We are asked all the time what we do about the kid’s education. After all, kids should be in school, learning. Learning all kinds of great stuff like math, science, cursive, economics, fractions, and how to handle bullies. We agree … kids need to learn.

Becky and Robert checking out Chiang Mai University.

Becky and Robert checking out Chiang Mai University.

But then The Adventure came into our lives and pubic school was no longer an option. Eeeek! We are a public school family. A family with five kids who for over 20 years has navigated elementary, middle and high school highs and lows. We have done the science projects, the sports teams, the field trips, the report cards, the school lunches, the proms, the PTAs, and the principal’s offices. Heck, Becky has graduated from second grade six times!

What to do?

We do what we do best … we wing it!

Some families who do this long-term travel thing have a system, an approach, a clue what they are doing. Us, not so much. We wing it until we know better. I have run into several families on the road who are educating their kids and I’ve learned winging it may not be the best approach.

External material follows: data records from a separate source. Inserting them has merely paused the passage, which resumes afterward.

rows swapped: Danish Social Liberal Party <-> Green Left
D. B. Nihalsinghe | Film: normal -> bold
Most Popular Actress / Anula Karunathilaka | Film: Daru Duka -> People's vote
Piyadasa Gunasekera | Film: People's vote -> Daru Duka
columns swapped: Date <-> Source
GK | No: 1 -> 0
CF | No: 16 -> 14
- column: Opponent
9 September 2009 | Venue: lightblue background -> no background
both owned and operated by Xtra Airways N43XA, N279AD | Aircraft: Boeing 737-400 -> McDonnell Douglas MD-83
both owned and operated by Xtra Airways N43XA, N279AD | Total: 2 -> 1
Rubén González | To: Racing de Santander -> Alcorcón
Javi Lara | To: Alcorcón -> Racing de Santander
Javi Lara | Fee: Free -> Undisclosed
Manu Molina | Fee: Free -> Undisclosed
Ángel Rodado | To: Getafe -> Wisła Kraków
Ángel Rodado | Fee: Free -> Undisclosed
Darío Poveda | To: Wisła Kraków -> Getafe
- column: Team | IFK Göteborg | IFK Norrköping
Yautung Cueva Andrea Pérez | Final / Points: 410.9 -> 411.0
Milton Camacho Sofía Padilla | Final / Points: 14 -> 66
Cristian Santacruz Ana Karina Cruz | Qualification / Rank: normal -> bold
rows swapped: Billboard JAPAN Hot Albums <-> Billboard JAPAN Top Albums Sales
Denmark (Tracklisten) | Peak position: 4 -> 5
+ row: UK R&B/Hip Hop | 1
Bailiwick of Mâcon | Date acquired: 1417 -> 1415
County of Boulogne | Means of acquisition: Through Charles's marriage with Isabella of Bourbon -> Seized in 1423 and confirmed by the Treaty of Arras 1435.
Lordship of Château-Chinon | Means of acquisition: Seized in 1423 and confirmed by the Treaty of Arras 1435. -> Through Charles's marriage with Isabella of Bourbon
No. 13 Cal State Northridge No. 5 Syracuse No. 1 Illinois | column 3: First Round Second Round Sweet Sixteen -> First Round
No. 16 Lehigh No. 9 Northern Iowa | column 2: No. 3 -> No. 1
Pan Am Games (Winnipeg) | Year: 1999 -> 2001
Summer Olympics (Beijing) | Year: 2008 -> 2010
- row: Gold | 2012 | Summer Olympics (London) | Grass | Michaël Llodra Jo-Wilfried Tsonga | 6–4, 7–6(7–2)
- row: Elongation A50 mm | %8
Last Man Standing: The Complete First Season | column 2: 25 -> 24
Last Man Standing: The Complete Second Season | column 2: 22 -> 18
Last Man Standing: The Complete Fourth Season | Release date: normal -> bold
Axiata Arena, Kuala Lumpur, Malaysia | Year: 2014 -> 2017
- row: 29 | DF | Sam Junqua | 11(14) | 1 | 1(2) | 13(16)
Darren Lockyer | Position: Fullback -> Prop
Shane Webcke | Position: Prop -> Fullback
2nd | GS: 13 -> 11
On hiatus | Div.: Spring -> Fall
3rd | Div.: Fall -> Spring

Technical terms for schooling efforts while traveling include “world schooling,” other say “unschooling.” Huh? I’d never even heard of such concepts. Homeschooling, now that’s something I’d heard of but knew little about. All I knew is that homeschooling is for weirdos, right?!?!

Maybe. My neighbors homeschool and they are super awesome! I have a friend at church that homeschools and they are cool. But us homeschoolers?  I just could not get my brain wrapped around such an idea. Looks like I needed to be schooled on schooling.

I dug around the Internet. I interviewed some folks. I called the school guidance counselor. I argued with my mom. And still I don’t fully know what all these schooling terms mean, nor which is best. I have learned that quality education can happen outside of the classroom, that moms and dad and kids are super passionate about how and why they do what they do, and that there is no “one-size-fits-all” education approach for every family. My vision of schooling has expanded.

What “approach” did we choose? The “Erickson Wing It” approach mixed with a healthy dash of world-un-homeschooling. We use BYU Independent Study courses for accredited,on-line middle and high school curriculum and random workbooks for elementary-aged Sweet T. We even joined a homeschool co-op while in Thailand and became card-carrying members of an international school’s library.

Are we now one of those weird homeschool families? You judge:

I’m toying with the idea of not putting the boys back in public school when we return to Georgia. (I can’t believe I just typed that!) Homeschooling has been a blast and has opened our eyes to a world we never knew.

That’s what travel does for us. It gets us out of our rut, exposes us to different views, challenge our norms and forces us to chose deliberately.

Schooling … Public, world, un, home? What do you chose?